The Bush administration has also fired off a round at potentially life-saving research as a result of
its anti-abortion rights politics.

Medical McCarthy-ism is blocking embryonic stem-cell and fetal-tissue research, dashing the hopes of those who suffer from diseases and conditions such as diabetes, Parkinson's disease and spinal cord injuries. Just this week, HHS ordered the National Institutes of Health to cancel am meeting scheduled to review grant proposals for stem-cell research. Access to abortion and birth control, and freedom from the coercive use of either, is a fundamental right for women. Women will claim ultimate control over our own destinies and bodies, irrespective of the law, often at great cost to ourselves and our families. When abortion was illegal in this country, clandestine and self-induced abortions were the leading cause of maternal injury and death. We would fight for this right, under any circumstances, to save the lives and health of women.

But today, the struggle to save this fundamental right for women is also symbolic of a larger fight for all of the basic rights and expectations under attack by the Bush administration.
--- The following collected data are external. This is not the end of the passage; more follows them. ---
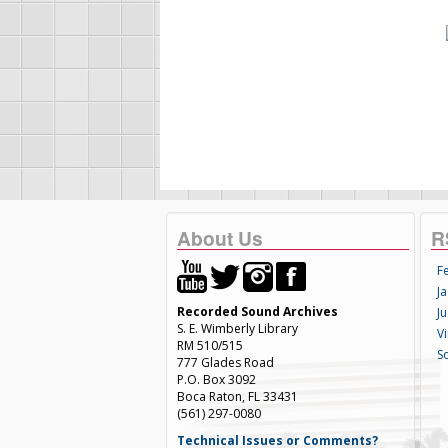
About Us
R
F
Ja
Recorded Sound Archives
Ju
S. E. Wimberly Library
V
RM 510/515
S
777 Glades Road
P.O. Box 3092
Boca Raton, FL 33431
(561) 297-0080
Technical Issues or Comments?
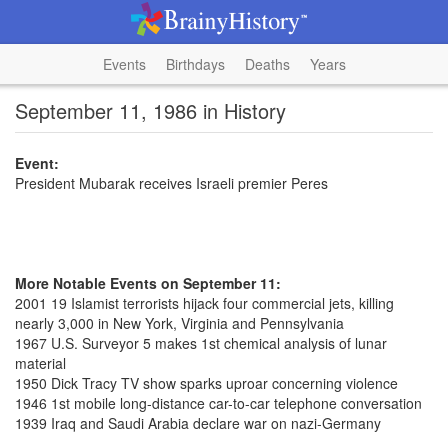
Events
Birthdays
Deaths
Years
September 11, 1986 in History
Event:
President Mubarak receives Israeli premier Peres
More Notable Events on September 11:
2001 19 Islamist terrorists hijack four commercial jets, killing
nearly 3,000 in New York, Virginia and Pennsylvania
1967 U.S. Surveyor 5 makes 1st chemical analysis of lunar
material
1950 Dick Tracy TV show sparks uproar concerning violence
1946 1st mobile long-distance car-to-car telephone conversation
1939 Iraq and Saudi Arabia declare war on nazi-Germany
Whether it is the quality of the air we breathe and the water we drink or the temperature of the planet on which we live; our voting and other civil rights or freedom from hate crimes, violence and intimidation; our health and safety in the workplace or equal pay and a livable wage, so much of the progress we have made and our hopes for the future are on the line.

All of us will need to take extraordinary measures in these dangerous times. With this Emergency Action today we must launch a renewed, reinvigorated movement for equality and justice. As we rally and march, chant and sing, we know that there are people all over this country, indeed all around this globe, who believe as we do and will join with us. The same grassroots organizing that brought us here today--the phone-banking, fundraising, leafleting, speak-outs and teach-ins, all of it--enables us to reach out to those people, as our visibility enables them to find us.

We will increase our numbers geometrically as we welcome the arrival of the new generation of activists with their idealism and energy, as we celebrate the return of those from earlier movements with your skills and experience, and as we honor the commitment of those who have been here all along with your perseverance and wisdom.

This is a time to bring all of our resources to bear to change the course of history and politics in this country and on this planet. I know that, fighting together, we are up to the task.